*Given task a*: Count the lines in the entries below that contain the string "Transcribed", treating case as significant. Reply with the number alone.

*Text section*:
>>>

A dual-plunger energy switch assembly for standing wave linear particle beam accelerators capable of operating in a higher energy mode and a lower energy mode employs two mechanical plungers that can be extended different distances inside two side cavities of the linear accelerator. When the linear accelerator is operated in the higher energy mode, both plungers are retracted out of the side cavities. To achieve high output while the linear accelerator is operated in the lower energy mode, the two plungers are radially inserted into the two side cavities to adjust the electromagnetic accelerating field along the length of the accelerator, e.g., one plunger is inserted into a side cavity so that the plunger touches the smile surface of the side cavity, while the second plunger is inserted into a second side cavity so that the plunger is adjacent to, but not touching, the smile surface of the side cavity.

Claims

exact text as granted — not AI-modified
1. An energy switch assembly for a standing wave linear particle beam accelerator having a plurality of accelerating cavities and a plurality of side cavities, each side cavity electromagnetically coupling adjacent ones of the accelerating cavities, the energy switch assembly comprising:
 a first plunger assembly having a first plunger positionable within a first side cavity; and 
 a second plunger assembly having a second plunger positionable within a second side cavity, 
 wherein the first plunger and the second plunger move between a first position where the first plunger is retracted from the first side cavity and the second plunger is retracted from the second side cavity and a second position where the first plunger extends into the first side cavity so that the first plunger touches an internal surface of the first side cavity opposite the first plunger assembly and the second plunger extends into the second side cavity so that the second plunger is adjacent to, but not touching, an internal surface of the second side cavity opposite the second plunger assembly for varying the output of the linear particle beam accelerator. 
 
   
   
     2. The energy switch assembly as claimed in  claim 1 , further comprising an actuator assembly mechanically coupled to the first plunger assembly and the second plunger assembly for positioning the first plunger within the first side cavity and the second plunger within the second side cavity, wherein the actuator assembly moves the first plunger and the second plunger between the first position and the second position. 
   
   
     3. The energy switch assembly as claimed in  claim 2 , wherein the actuator assembly comprises:
 an actuator positioned between the first plunger assembly and the second plunger assembly; 
 a cross bar pivotally connected to the actuator, the first plunger assembly and the second plunger assembly for moving the first plunger and the second plunger between the first position and the second position; and 
 a first thrust bar coupled to the first plunger assembly and a second thrust bar coupled to the second plunger assembly, the first thrust bar and the second thrust bar being engaged by the cross bar for moving the first plunger and the second plunger, 
 wherein the actuator assembly provides synchronous actuation of the first plunger and the second plunger. 
 
   
   
     4. The energy switch assembly as claimed in  claim 1 , further comprising at least one clamp plate for coupling the first plunger assembly to the first side cavity and the second plunger assembly to the second side cavity.

<<<

*Given task b*: Condense the paragraph of the energy switch text above that begins "A dual-plunger energy switch assembly" into a short bulleted list that keeps its main facts.

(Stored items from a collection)

>>>

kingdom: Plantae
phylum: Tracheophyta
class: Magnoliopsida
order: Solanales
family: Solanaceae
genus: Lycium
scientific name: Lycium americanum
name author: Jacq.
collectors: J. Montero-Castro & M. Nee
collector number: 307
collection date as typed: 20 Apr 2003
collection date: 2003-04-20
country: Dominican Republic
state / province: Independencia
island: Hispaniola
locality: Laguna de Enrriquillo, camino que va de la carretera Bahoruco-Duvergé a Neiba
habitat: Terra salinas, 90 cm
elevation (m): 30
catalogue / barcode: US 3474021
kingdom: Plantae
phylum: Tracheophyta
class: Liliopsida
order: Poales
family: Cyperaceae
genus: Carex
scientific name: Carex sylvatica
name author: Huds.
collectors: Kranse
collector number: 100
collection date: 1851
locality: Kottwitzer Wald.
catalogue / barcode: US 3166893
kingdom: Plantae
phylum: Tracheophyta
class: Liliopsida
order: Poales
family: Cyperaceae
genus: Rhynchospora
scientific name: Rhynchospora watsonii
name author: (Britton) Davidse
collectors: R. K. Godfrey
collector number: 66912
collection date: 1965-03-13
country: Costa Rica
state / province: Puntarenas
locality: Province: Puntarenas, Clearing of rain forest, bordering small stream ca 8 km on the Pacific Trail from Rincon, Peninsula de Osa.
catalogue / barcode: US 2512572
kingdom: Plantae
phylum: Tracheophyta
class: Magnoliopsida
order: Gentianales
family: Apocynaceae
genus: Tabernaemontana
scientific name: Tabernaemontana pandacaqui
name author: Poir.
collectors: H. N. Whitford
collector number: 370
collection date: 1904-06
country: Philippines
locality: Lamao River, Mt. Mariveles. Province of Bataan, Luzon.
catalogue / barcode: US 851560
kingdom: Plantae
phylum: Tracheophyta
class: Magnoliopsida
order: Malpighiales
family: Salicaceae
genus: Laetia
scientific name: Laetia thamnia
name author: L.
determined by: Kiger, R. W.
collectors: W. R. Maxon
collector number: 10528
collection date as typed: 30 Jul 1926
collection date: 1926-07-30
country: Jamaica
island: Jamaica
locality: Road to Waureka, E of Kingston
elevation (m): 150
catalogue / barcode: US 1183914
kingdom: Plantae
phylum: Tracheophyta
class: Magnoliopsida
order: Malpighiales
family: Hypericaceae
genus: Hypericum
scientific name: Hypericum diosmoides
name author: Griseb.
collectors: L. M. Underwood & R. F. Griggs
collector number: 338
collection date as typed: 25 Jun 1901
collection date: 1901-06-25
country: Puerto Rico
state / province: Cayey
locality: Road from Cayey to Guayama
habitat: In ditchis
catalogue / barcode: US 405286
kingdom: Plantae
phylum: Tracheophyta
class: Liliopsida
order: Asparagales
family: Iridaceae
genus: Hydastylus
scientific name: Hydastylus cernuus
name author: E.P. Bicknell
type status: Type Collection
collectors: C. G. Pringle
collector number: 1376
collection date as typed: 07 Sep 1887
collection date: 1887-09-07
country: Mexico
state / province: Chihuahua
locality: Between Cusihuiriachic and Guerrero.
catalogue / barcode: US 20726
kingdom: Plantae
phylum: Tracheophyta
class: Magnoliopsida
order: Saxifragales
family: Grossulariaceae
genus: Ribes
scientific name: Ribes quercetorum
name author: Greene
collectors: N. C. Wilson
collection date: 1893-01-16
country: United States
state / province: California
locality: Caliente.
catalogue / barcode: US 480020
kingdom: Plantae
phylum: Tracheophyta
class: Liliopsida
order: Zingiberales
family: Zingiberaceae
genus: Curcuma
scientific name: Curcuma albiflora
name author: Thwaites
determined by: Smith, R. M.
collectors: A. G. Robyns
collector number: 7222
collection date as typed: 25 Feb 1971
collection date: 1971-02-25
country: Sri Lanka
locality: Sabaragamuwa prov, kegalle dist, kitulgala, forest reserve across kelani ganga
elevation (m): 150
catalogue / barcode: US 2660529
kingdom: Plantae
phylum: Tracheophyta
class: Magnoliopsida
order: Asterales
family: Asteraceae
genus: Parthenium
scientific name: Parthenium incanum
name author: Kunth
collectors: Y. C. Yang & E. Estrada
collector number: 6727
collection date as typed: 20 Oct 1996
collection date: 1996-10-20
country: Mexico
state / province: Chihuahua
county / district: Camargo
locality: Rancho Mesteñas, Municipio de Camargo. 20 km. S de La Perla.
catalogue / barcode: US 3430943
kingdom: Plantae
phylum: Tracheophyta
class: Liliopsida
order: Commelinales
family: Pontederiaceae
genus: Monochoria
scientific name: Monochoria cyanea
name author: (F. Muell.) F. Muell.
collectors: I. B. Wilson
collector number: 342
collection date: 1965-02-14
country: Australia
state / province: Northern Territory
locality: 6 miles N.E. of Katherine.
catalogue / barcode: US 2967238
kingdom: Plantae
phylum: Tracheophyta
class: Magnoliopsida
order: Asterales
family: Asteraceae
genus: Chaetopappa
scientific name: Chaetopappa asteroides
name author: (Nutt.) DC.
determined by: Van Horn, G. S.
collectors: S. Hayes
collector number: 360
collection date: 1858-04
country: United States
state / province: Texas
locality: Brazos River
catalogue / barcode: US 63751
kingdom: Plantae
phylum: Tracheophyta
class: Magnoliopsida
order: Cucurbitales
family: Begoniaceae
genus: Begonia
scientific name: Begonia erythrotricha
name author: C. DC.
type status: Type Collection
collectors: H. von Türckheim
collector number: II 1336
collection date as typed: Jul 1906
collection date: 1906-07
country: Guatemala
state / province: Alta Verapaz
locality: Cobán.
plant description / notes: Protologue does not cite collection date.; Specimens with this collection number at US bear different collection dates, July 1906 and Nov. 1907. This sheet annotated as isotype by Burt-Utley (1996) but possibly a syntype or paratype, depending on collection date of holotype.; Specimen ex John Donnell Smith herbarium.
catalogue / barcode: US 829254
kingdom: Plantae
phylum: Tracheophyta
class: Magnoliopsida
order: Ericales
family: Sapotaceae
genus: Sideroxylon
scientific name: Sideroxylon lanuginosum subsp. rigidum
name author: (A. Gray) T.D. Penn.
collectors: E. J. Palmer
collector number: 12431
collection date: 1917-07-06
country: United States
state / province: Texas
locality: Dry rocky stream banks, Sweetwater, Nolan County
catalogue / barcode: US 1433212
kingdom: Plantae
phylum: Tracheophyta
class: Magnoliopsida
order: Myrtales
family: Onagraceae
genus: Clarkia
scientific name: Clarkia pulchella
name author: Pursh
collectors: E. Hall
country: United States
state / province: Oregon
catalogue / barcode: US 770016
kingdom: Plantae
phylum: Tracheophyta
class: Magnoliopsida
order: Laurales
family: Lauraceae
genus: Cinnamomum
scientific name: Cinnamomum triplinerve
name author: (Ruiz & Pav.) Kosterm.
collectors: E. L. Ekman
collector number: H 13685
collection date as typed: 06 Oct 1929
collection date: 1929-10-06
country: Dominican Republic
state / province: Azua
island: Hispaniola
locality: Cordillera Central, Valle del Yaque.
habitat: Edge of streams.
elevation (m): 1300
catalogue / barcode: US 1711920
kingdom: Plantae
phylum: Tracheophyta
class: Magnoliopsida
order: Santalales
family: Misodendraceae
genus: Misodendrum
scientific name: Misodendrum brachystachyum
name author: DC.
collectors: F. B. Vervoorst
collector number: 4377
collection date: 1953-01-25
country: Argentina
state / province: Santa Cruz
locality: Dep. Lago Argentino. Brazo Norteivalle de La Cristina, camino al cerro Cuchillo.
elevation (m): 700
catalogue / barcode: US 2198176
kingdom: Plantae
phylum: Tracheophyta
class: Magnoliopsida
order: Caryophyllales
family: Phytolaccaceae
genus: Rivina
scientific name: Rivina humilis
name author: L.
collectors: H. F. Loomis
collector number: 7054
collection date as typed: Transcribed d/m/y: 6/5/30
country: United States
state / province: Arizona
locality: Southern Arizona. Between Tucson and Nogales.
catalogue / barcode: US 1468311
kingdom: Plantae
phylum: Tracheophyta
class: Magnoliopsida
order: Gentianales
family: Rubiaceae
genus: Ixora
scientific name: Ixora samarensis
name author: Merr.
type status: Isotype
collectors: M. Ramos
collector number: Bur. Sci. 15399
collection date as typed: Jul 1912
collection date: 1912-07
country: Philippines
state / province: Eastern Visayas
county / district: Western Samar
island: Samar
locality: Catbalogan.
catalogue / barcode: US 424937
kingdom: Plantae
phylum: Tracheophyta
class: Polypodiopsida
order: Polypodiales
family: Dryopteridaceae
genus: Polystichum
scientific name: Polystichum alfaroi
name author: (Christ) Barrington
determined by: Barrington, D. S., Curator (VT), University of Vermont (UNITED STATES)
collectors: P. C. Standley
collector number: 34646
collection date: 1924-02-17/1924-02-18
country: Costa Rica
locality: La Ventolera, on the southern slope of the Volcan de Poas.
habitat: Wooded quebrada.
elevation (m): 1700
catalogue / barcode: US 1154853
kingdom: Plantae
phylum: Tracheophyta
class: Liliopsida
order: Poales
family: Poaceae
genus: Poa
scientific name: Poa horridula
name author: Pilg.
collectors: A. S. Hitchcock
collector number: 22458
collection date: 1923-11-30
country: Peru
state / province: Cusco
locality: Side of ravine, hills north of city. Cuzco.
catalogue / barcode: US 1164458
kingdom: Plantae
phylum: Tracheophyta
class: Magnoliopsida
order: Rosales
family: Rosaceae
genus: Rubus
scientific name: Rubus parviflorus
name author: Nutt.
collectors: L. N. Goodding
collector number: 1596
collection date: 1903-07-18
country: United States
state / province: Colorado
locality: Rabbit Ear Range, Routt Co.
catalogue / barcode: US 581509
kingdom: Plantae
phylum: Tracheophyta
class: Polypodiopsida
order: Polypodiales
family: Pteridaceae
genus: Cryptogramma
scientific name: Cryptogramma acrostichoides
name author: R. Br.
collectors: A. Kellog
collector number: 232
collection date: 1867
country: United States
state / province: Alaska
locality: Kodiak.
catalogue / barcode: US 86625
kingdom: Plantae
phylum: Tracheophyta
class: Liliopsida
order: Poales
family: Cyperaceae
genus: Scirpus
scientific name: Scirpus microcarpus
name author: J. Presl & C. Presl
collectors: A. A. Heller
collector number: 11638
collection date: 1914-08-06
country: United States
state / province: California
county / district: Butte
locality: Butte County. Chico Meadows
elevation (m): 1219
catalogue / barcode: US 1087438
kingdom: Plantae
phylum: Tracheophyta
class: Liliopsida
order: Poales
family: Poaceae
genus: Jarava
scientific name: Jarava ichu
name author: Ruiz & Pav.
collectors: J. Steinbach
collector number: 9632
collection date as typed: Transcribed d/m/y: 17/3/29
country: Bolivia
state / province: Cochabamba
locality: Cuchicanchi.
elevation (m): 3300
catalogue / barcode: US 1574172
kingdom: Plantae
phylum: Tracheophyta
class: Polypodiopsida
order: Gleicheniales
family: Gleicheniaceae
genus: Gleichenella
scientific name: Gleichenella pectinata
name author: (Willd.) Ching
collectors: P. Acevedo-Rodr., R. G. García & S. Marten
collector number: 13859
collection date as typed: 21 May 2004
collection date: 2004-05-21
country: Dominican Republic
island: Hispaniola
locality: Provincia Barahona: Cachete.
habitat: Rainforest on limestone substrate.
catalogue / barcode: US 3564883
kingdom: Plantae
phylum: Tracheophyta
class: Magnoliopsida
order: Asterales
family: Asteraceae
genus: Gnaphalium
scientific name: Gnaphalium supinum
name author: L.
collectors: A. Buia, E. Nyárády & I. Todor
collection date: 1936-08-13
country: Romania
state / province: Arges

<<<

*Correct response a*: 2

*Correct response b*:
- The assembly is for standing wave linear particle beam accelerators that can run in a higher energy mode and a lower energy mode.
- It uses two mechanical plungers that can extend different distances into two side cavities of the accelerator.
- In the higher energy mode, both plungers are retracted out of the side cavities.
- For high output in the lower energy mode, both plungers are radially inserted into the side cavities to adjust the electromagnetic accelerating field along the accelerator.
- In one arrangement, one plunger touches the smile surface of its side cavity, while the other is adjacent to, but not touching, the smile surface of its side cavity.